By Robert Gottliebsen
Business Spectator
Australia is about to be showered with good economic numbers as we approach the 2010 pre-election budget. But there are clearly serious problems ahead and last night on Wall Street we saw the market take fright, with the S&P down around 2.4 per cent at the time of writing. And unfortunately we have taken steps on the local front in our resource slug and interest rate hikes that did not take into account the overseas storm clouds.
In recent weeks every time the US market dipped, traders would move in and make a nice short-term killing. Last night some moved in, but the mood was uglier. Instead they began to take out put options on the market.
Here at Business Spectator we have been warning for weeks now that the European sovereign risk was dangerous but American markets believed it would be overcome. In addition American stock markets have priced in a strong US domestic recovery.
The reason why markets are so jittery about sovereign debt is because so many of the world's largest banks have loaned significant sums to problem countries.
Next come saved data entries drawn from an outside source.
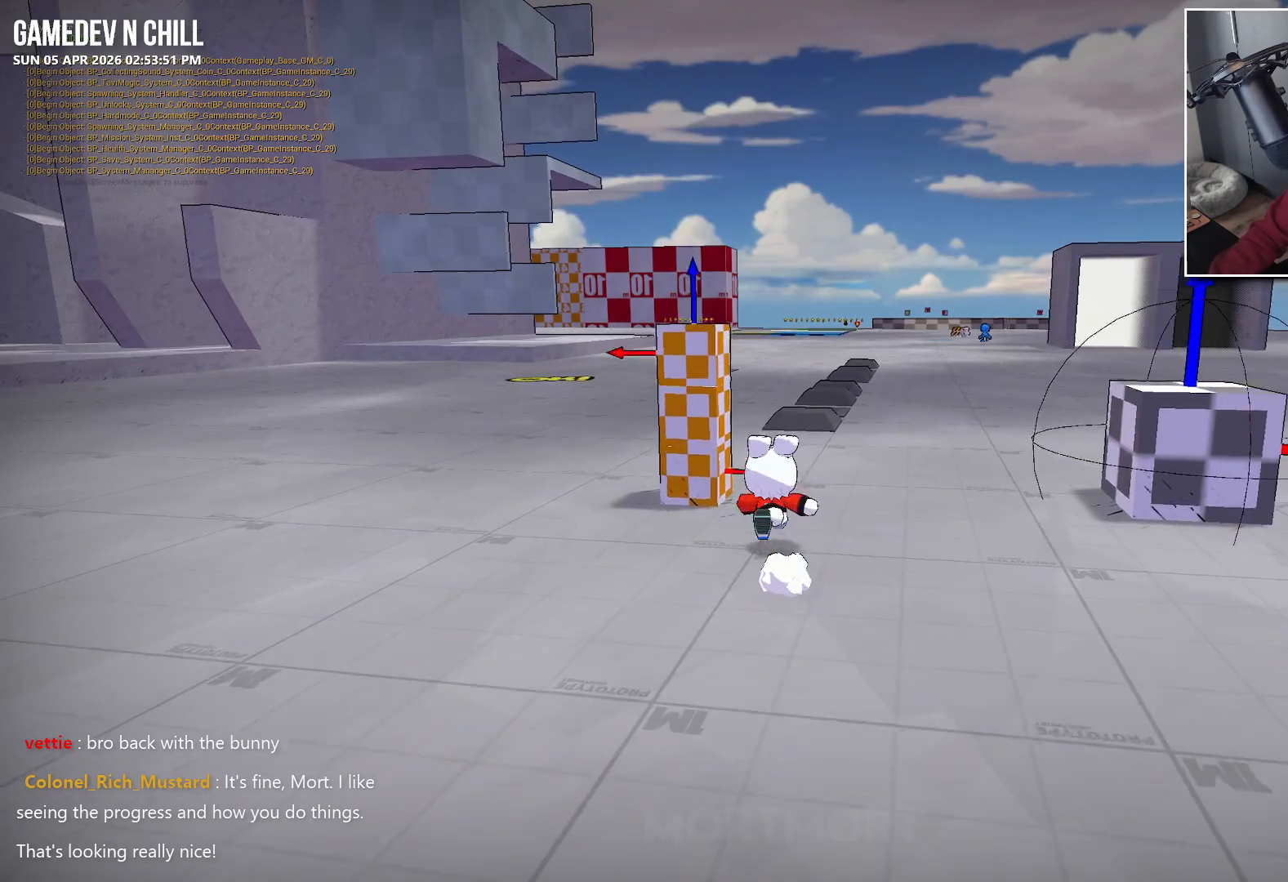
{"buttons": ["Y"], "left_stick": "center", "right_stick": "center", "events": [[200, "left_stick", "up-left"], [300, "left_stick", "center"], [400, "Y", "down"]]}
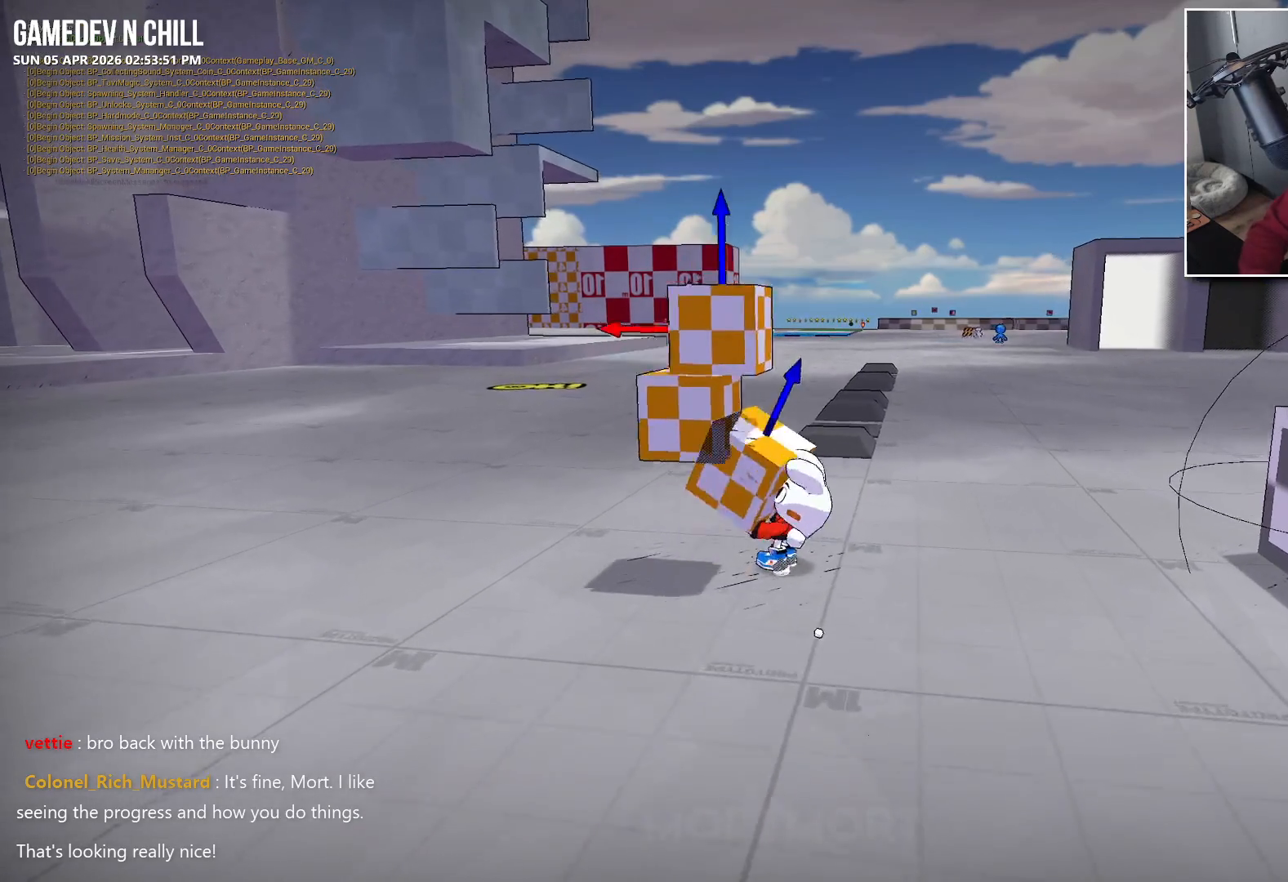
{"buttons": [], "left_stick": "down", "right_stick": "center", "events": [[33, "Y", "up"], [217, "left_stick", "down"]]}
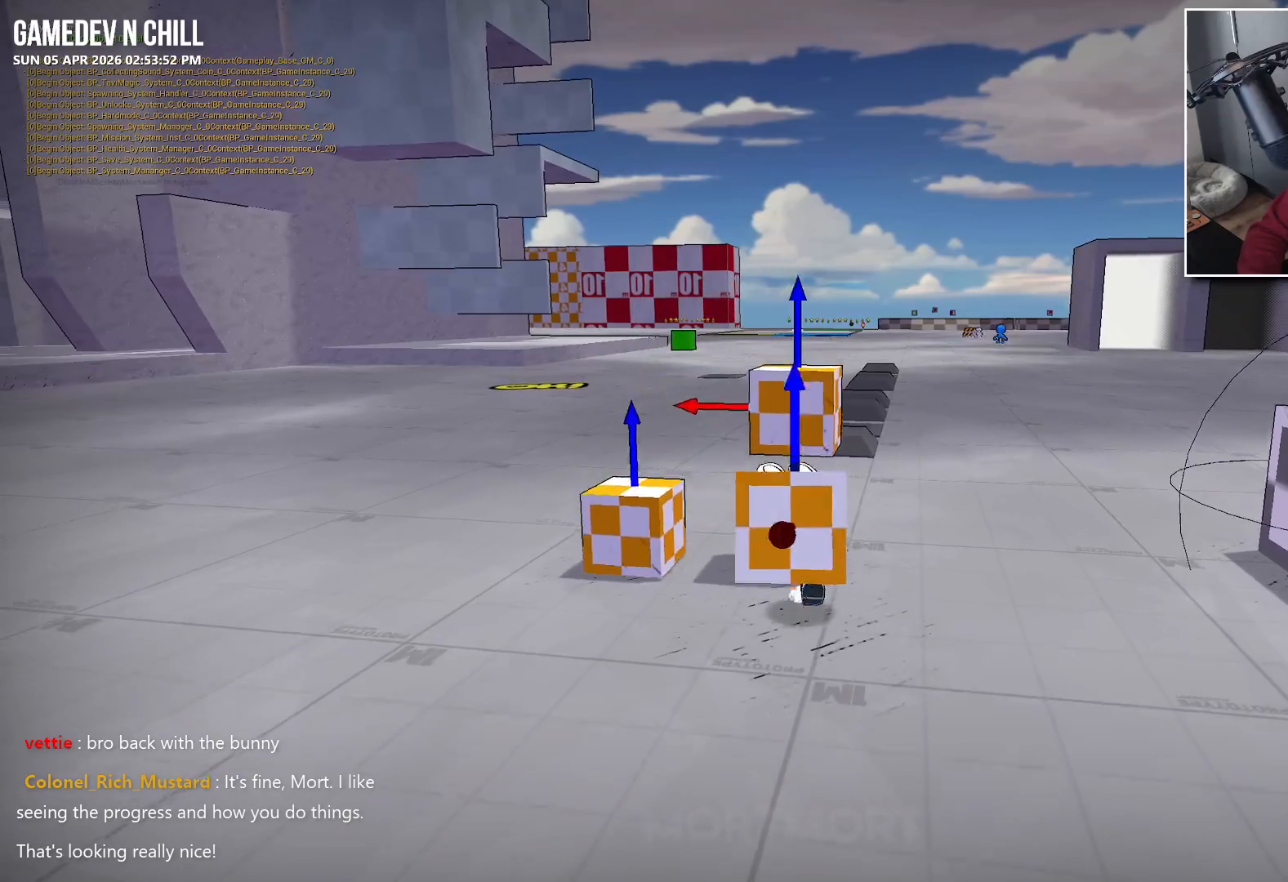
{"buttons": [], "left_stick": "center", "right_stick": "up-left", "events": [[17, "right_stick", "up-left"], [133, "left_stick", "center"]]}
Last night, Berlin reminded me of New York in 2008. Back then, Americans were saying that it was those 'dreadful Wall Street gamblers that got us into this mess so why should we bail them out?' And so Lehman was left to fail and we found that the world financial system teetered on the brink because banks ceased to trust each other's solvency.
But for Australia the most important action is in China, where there have been warning signs that the slowdown measures are being intensified. (Don't bet the house on China. Metals like copper were hammered last night on fears that the China slow down would change demand and you can expect that to flow into Australia. Today the Shanghai share index will be very important. If it shows another major fall then that will really frighten metal traders who have been borrowing cheap US dollars to punt on the market.
Strangely this action overseas comes just as Australia is shooting itself in the foot with the resources tax and higher interest rates. On the interest rate front, last February Matthew Quinn, CEO of one of our largest housing developers, Stockland, said that the dwelling market would start to be affected once interest rates went beyond 4.25 per cent. They have now risen to 4.5 per cent so get ready for all sorts of adverse consumer reactions, many of which will surprise us.
It's not so much the additional quarter per cent interest rate increase but the fear of further rate rises that will dent the confidence of consumers. And the share price falls will compound the nervousness. But houses will not collapse in price because of the continuing shortages which, if anything, will be increased, because the higher rates will make it harder for developers to justify a case for more banking finance.
On the resources tax, BHP and to a lesser extent Rio Tinto are the backbone of Australian share portfolios. The government savaged them. Just as dangerous, they classified foreign investors as bad people and worthy of being hit hard. Foreign investors are going to be required for so many projects. They will now be much more wary and that nervousness will be multiplied by the fall on Wall Street.
So what we have is a world that is showing signs of stress at a time when Australia has moved into dangerous interest rate territory and has decided to decimate its own stock market by attacking foreign investors and its growth sector, resources. It's not smart.